■ **What is required**: Locate every line in the records below that contains the word "Does", and copy each of those lines out.
*-*-*
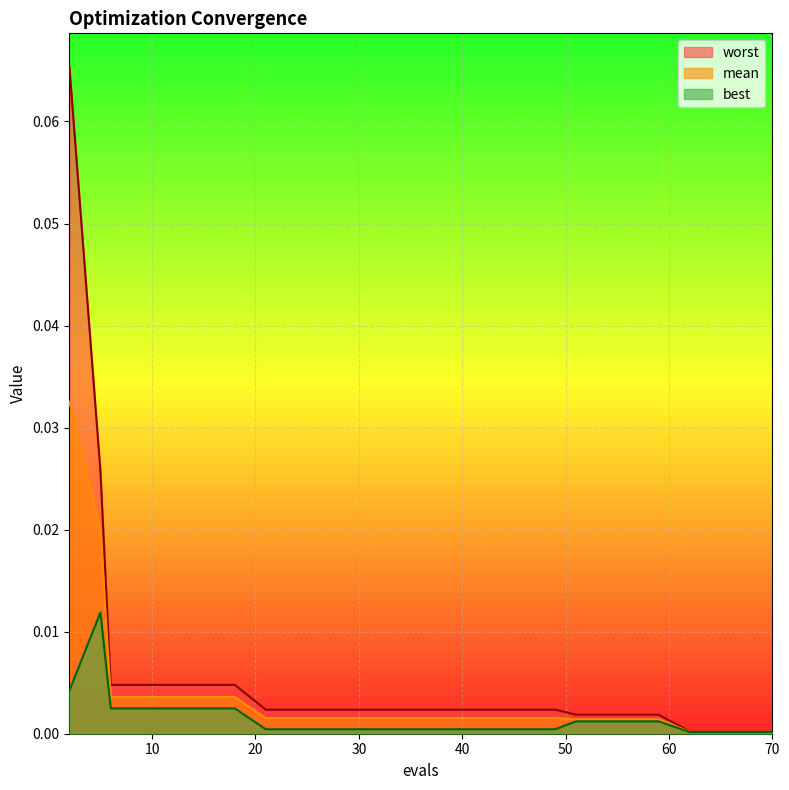

Which series has the largest total across all categories?

worst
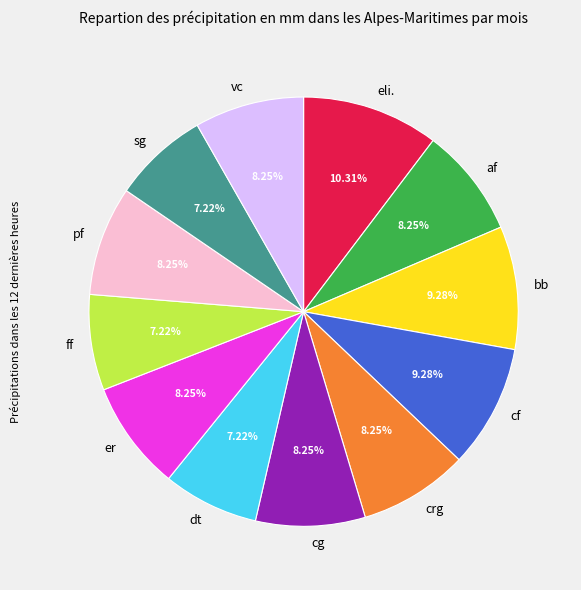

Is there any slice that represents more than half of the pie?

No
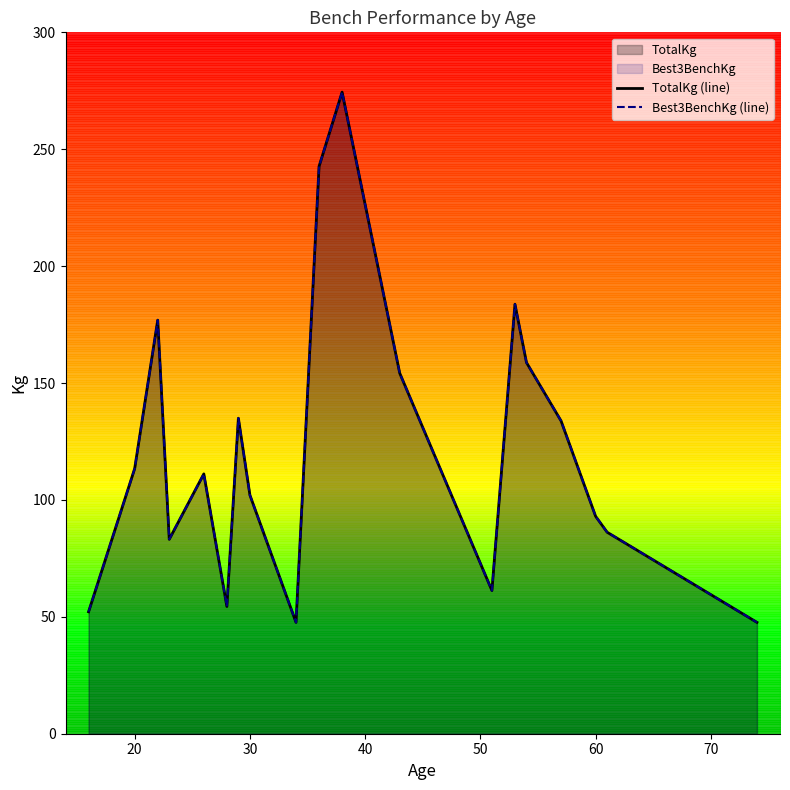

How many distinct data groups are displayed?

2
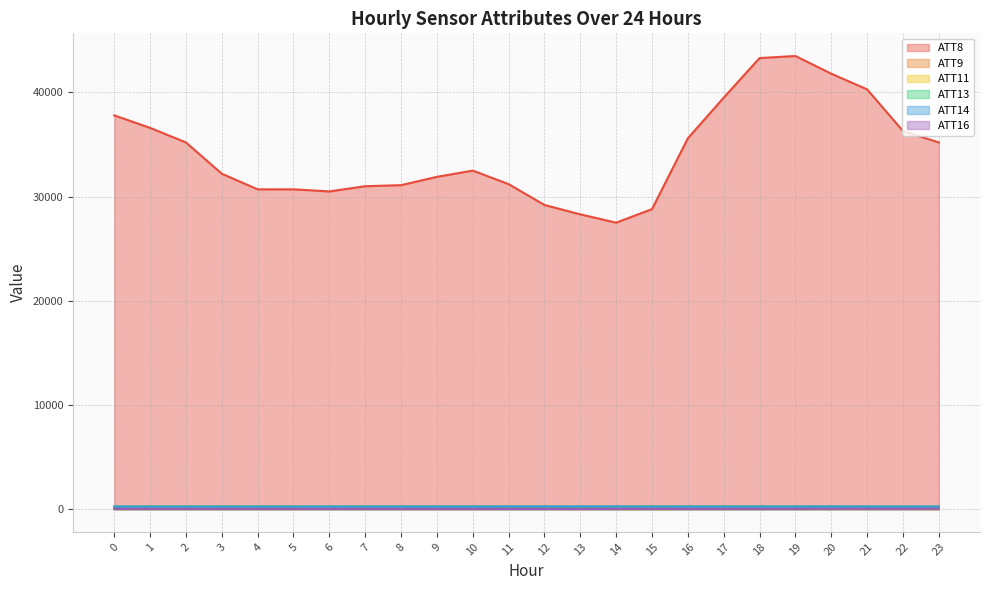

Does the chart have visible grid lines?

Yes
*-*-*
■ **Exercise result**:
Does the chart have visible grid lines?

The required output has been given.